Point correspondence tracking data
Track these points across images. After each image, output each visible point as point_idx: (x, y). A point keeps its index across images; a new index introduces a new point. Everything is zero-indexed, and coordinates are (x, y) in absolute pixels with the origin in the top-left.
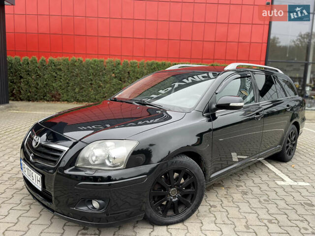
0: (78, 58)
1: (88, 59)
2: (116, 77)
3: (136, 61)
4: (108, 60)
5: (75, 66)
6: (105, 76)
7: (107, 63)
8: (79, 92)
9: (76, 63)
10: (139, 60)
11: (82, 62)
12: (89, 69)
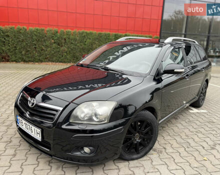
0: (22, 27)
1: (31, 28)
2: (55, 43)
3: (70, 30)
4: (48, 29)
5: (21, 33)
6: (47, 42)
7: (47, 31)
8: (25, 54)
9: (21, 31)
10: (72, 29)
11: (26, 30)
12: (33, 36)
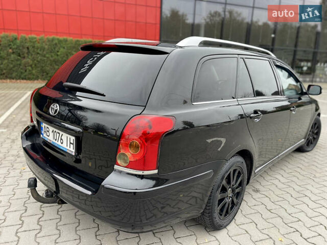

> _WHAT THE TASK REQUIRES_
Report each line in the rows above that contains the string "image", treating uppercase and lowercase letters as distinct.

> _EXERCISE RESULT_
Track these points across images. After each image, output each visible point as point_idx: (x, y). A point keeps its index across images; a new index introduces a new point. Everything is zero-indexed, and coordinates are (x, y) in absolute pixels with the origin in the top-left.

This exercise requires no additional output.